Mario created flying men who could wield a giant axe mid-air to cut off peoples’ heads. Lovely.
Maria created a trailer to carry horses and several townspeople to Texas. (Non-sarcastic) lovely.
Maria and I were finally able to get Mario to calm his violent men down and hop on the trailer. Then she surprised him and made the trailer fly! Mario was impressed.
He follows her lead more than he will ever admit. For example, she created a “blender” on her trailer for the people to make smoothies. Within two minutes, he was building a similar blender and explaining how people can make smoothies. Ri looked at me and smiled. She knows her influence.
After an hour or so, they begged to play Minecraft for a few minutes. I agreed only if Mario read a Baggie book to us.

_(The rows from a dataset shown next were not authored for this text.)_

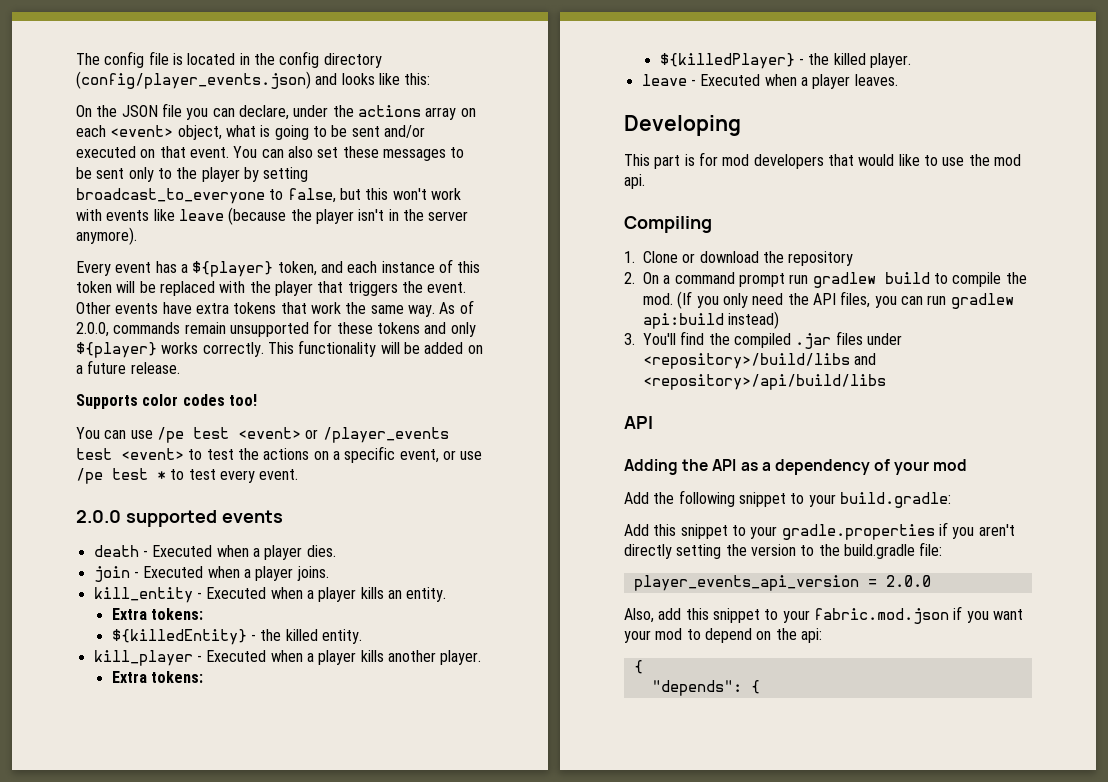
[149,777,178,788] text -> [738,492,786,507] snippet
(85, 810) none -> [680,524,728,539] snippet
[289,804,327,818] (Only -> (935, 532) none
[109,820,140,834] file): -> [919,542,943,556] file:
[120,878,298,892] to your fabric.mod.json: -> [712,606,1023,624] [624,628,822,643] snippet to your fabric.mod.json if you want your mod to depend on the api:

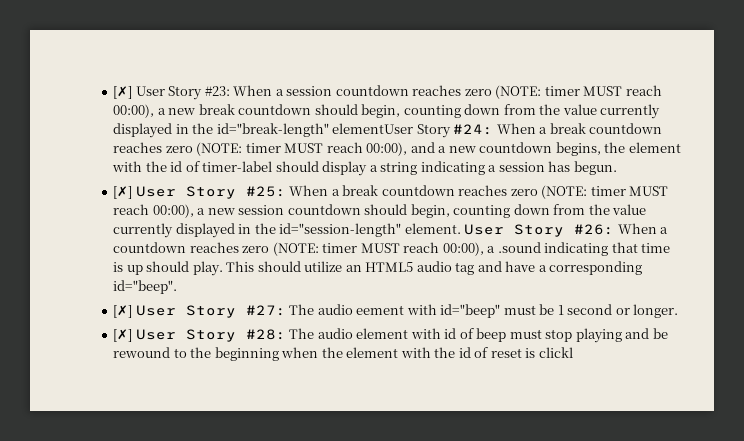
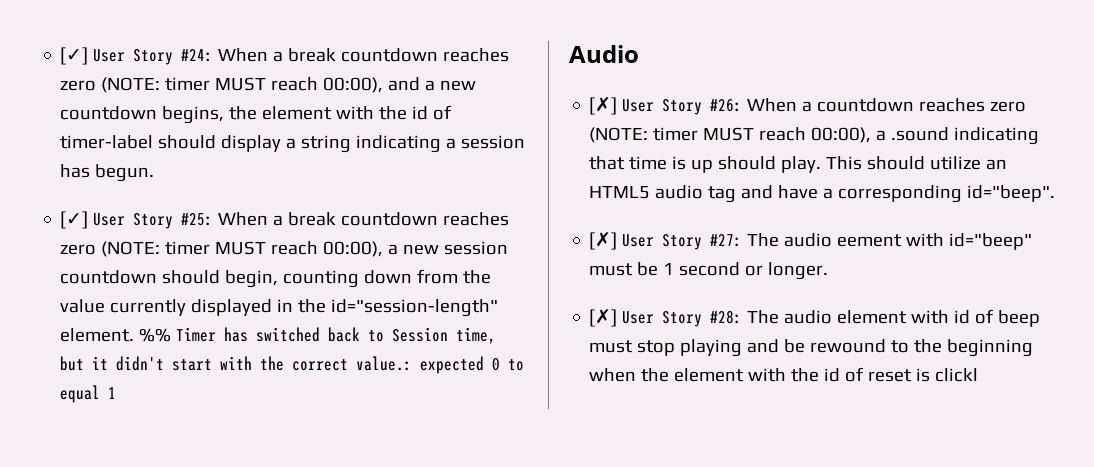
[113,85,662,100] [113,104,661,119] [113,123,451,138] [✗] User Story #23: When a session countdown reaches zero (NOTE: timer MUST reach 00:00), a new break countdown should begin, counting down from the value currently displayed in the id="break-length" elementUser Story -> [60,47,174,65] [✓] User Story
[113,186,133,199] [✗] -> [60,211,89,229] [✓]
(461, 228) none -> [139,327,497,344] [60,356,525,374] [60,385,117,403] [569,45,639,63] [589,97,618,115] %% Timer has switched back to Session time, but it didn't start with the correct value.: expected 0 to equal 1 // Audio // [✗]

Mario whined a bit but then gave in to the pressure and sat next to Ri and read. He is doing so well with sounding out his words. He does really good looking at the pictures to figure out the words, too. Sweet story about that: in one of Mario’s books, there was a picture of a dog running with his owner everywhere. A boy asks “can I take your dog on a walk?” A girl responds “No, take the dog for a run!” She looks angry in the picture even though it’s clear that is not the intent. When Mario read that last sentence, he read it angrily. I asked him why he used that tone. He responded “look how angry that girl looks – that is how she would talk.” Very analytical thinking out of that boy.
He was close to finishing his baggy book when he hit a hard word: “skipping”. He tried a few attempts when Ri stepped in and gave a hint.
“How does “sk” sound?”
Mario couldn’t quite get it.
“What do you do with rocks at the river?”
“Skip!”
“Good job buddy! Now what does “ing” sound like?”
“Oh, skipping!”
God, I love seeing those exchanges! How darling. Makes my heart flip-flip.